Determine the most efficient fuel

To find the most efficient fuel in terms of heat evolved per unit mass, compare the heat evolved on combustion of 1 kg of each substance: 1. Propyne: -60340.06 kJ/kg 2. Propylene: -52725.10 kJ/kg 3. Propane: -46337.65 kJ/kg Since the heat evolved is more negative for propyne, it releases the most heat per unit mass, making it the most efficient fuel amongst the three given hydrocarbons.

Key concepts

Combustion Reaction

Combustion reactions are a type of chemical reaction where a substance, typically a hydrocarbon, reacts with oxygen to produce carbon dioxide, water, and energy in the form of heat. This is the fundamental process by which fuels like gasoline, natural gas, and propane release energy that can then be harnessed for various uses like heating, powering engines, or generating electricity.

These reactions are exothermic, meaning they release energy. In many cases, the substance that undergoes combustion initially requires some energy input, like a spark, to start the process, but once begun, the reaction releases more energy than was put in, resulting in a net release of energy. This is what makes fuels so useful; their ability to produce large amounts of heat upon burning can be translated into work or other forms of energy through mechanical systems or generators.
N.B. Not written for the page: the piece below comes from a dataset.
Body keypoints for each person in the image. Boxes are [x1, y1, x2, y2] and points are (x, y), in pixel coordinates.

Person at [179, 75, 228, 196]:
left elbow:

To ensure complete combustion and maximum energy output, an adequate supply of oxygen is important. This allows the fuel to burn fully, converting all the carbon to CO₂ and hydrogen to H₂O, maximizing heat output and reducing emissions of unburned hydrocarbons and other pollutants.

Hess's Law

Hess's Law is a statement in chemistry that describes the total enthalpy change in a chemical reaction and is independent of the path taken from reactants to products. This principle is immensely useful in calculating the enthalpy changes of reactions that are difficult to measure experimentally.
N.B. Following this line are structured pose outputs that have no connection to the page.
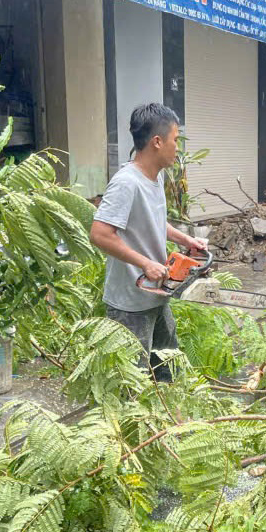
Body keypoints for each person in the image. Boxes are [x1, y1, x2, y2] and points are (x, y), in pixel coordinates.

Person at [90, 103, 207, 382]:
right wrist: (145, 263)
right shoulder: (126, 183)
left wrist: (184, 238)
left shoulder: (155, 178)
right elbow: (100, 233)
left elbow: (152, 219)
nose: (178, 147)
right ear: (157, 141)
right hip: (130, 303)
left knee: (168, 372)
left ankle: (167, 423)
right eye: (175, 140)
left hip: (155, 294)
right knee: (132, 384)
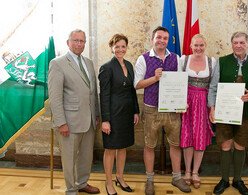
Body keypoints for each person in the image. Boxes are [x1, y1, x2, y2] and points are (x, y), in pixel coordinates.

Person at [134, 26, 191, 195]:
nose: (161, 40)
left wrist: (182, 102)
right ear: (152, 39)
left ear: (168, 40)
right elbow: (137, 85)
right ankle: (150, 180)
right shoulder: (143, 58)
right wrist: (154, 78)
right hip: (151, 109)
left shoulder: (176, 58)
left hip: (173, 110)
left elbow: (182, 82)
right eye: (158, 37)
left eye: (165, 38)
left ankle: (176, 177)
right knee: (149, 145)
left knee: (175, 144)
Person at [208, 32, 248, 195]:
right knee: (225, 145)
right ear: (231, 44)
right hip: (224, 111)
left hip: (245, 112)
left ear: (247, 44)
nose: (238, 45)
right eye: (235, 42)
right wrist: (212, 107)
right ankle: (224, 180)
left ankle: (238, 180)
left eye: (242, 42)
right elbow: (213, 87)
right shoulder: (222, 62)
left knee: (240, 145)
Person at [48, 29, 100, 195]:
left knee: (86, 156)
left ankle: (82, 183)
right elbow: (55, 97)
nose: (79, 44)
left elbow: (93, 92)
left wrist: (97, 114)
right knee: (69, 158)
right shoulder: (58, 63)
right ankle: (71, 189)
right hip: (69, 122)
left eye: (82, 41)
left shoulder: (89, 63)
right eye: (75, 40)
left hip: (90, 120)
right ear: (68, 42)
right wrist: (61, 122)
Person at [98, 34, 140, 195]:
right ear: (112, 48)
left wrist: (136, 110)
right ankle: (108, 183)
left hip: (127, 113)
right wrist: (105, 120)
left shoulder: (129, 65)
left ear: (126, 48)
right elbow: (104, 95)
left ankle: (120, 177)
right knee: (110, 148)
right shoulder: (106, 67)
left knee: (123, 148)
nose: (120, 49)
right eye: (117, 47)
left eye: (123, 46)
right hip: (113, 114)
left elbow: (132, 91)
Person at [179, 34, 215, 189]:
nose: (198, 48)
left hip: (203, 103)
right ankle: (186, 171)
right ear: (190, 46)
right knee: (187, 136)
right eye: (196, 45)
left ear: (205, 45)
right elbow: (177, 82)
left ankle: (195, 172)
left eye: (201, 45)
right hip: (186, 103)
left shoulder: (212, 62)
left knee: (200, 136)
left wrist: (212, 107)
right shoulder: (183, 60)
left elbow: (213, 86)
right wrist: (180, 102)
Essentially, Hess's Law allows us to use the enthalpies of formation, which are measured under standard conditions for various compounds, to determine the enthalpy change (ΔH) for a given reaction. This is done by summing the enthalpies of formation of the products and subtracting the sum of the enthalpies of formation of the reactants.

In the context of combustion reactions, Hess's Law enables us to predict the amount of energy released when a fuel burns. We can write the overall reaction for the combustion process and then use known values for the enthalpies of formation of the reactants and products to determine the total heat evolved, even if we can't measure the reaction directly. This method is systematic and follows the laws of thermodynamics, providing us with a clear framework to calculate energy changes in chemical reactions.

Heat Evolved per Mole

The 'heat evolved per mole' is a term that describes the amount of heat energy released when one mole of a substance undergoes a chemical reaction. For combustion reactions, this value is particularly important because it directly relates to the amount of energy a fuel can provide.

In calculating the heat evolved per mole, it's important to consider the stoichiometry of the reaction, the enthalpies of formation of products and reactants, and the conditions under which combustion takes place.

Understanding the heat evolved per mole helps when comparing different fuels. It allows us to assess which fuel releases more energy per mole and is thus more efficient. The standard units for measuring this heat energy are kilojoules per mole (kJ/mol). In applications such as powering an engine or heating a home, a higher heat output per mole generally indicates a more effective fuel. Calculation of this value is a combination of careful measurements, use of standard enthalpy values, and a clear understanding of chemical reaction equations.